- **Page excerpt**
There are two options for input. Input can be a file or Numpy vector (1d array) containing tab-delimited floating-point values on one line (input type of vector
). Alternatively, input may be a BedGraph-formatted (BED3+1) file or Numpy matrix (2d array), where the fourth column contains floats (bedgraph
).
Depending on the chosen input type (vector
or bedgraph
), by default, the output will be either a three- or four-column Pandas dataframe, respectively.
You can specify a ceiling on the number of elements reported via the max_elements
parameter. If the number of elements found is greater than this property, the highest-scoring max_elements
number of elements are reported. If there are fewer elements found, that smaller number is reported.
In the case of the vector
input type, the output will contain half-open start and end indices ([start, end)
) and the aggregated score over the half-open interval.
The difference of these indices will equal the window_bins
parameter (e.g., 125 in current usage cases).
Here are the column names for the output dataframe:
Start
Stop
Score
In the case of bedgraph
input, the output will contain three columns for the chromosome, and start and stop positions (also using BED-like, half-open indexing). The fourth column will contain the aggregated score over the interval.
The difference of the start and stop positions will equal the window_bins
parameter, times the size of an individual bin (in units of nt).

- **Recorded information**
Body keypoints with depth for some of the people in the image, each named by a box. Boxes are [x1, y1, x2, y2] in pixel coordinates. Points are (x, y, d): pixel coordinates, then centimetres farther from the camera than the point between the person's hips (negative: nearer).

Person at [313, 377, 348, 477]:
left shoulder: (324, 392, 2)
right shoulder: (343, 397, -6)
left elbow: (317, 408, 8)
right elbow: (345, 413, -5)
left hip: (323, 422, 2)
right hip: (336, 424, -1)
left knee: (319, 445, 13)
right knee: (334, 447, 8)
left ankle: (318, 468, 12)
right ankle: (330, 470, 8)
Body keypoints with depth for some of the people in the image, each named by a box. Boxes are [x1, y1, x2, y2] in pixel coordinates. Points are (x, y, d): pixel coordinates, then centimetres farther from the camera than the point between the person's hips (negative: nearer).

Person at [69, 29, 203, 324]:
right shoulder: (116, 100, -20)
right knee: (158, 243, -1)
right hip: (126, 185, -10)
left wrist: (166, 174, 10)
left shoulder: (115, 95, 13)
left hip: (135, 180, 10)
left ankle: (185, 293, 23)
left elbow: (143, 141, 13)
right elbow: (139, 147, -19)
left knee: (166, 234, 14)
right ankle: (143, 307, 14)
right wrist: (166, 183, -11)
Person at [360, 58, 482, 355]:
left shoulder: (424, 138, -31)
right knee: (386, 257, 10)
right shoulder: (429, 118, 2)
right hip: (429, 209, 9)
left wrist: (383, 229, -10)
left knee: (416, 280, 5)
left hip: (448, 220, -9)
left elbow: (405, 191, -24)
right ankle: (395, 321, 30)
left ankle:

- **Problems to solve**
1. The page excerpt on input and output types gives column names for the output dataframe when the input type is vector. List all of them.
2. According to the page excerpt on input and output types, which elements are reported when more are found than the max_elements parameter allows?
3. Carry on writing the page excerpt on input and output types from where it stops.

- **Task-by-task results**
1. Start, Stop, Score

2. The highest-scoring max_elements number of elements are reported.

3.
Here are the column names for the output dataframe:
Chromosome
Start
Stop
Score
Additional columns may be enabled via the preserve_cols
parameter. Please read below for more detail.
There are three filter methods available: pq
(priority-queue), wis
(weighted-interval scheduling), and maxmean
(max-mean sweep).
The max-mean sweep method (MM) is a modification of the priority-queue method, using both the maximum and mean scores over each window to prioritize window selection.
The primary difference between MM and PQ methods is that MM will use an aggregated score over the window to prioritize its selection, while PQ will only use the score at the centermost position within the window.
Once an interval has been selected to be filtered using whatever filter method, its assigned score value can be its original score — whatever the score is at the index in the vector, or bin in the bedgraph file — or an aggregated value that is calculated from applying a function on scores over the filtered window.
The following functions are available via the aggregation_method
parameter:
min
max
mean
sum
median
variance
percentile
The default is max
, i.e., given a filtered window, the score returned is the maximum value of the window. The other functions work accordingly, per their name.
In the case of the percentile
aggregation method, the percentile
parameter may be specified as a value between 0 and 1. Its default is 0.95; however, another value may be specified. Using 0.5, for example, would be functionally equivalent to applying the median
function.
For either input type, if the preserve_cols
flag is set to True
, additional columns are reported in output:
OriginalIdx
RollingMin
RollingMax
RollingMean
RollingSum
RollingMedian
RollingVariance
RollingPercentile
MethodIdx
The Rolling*
statistics are the results of applying the aggregation function to signal within each window.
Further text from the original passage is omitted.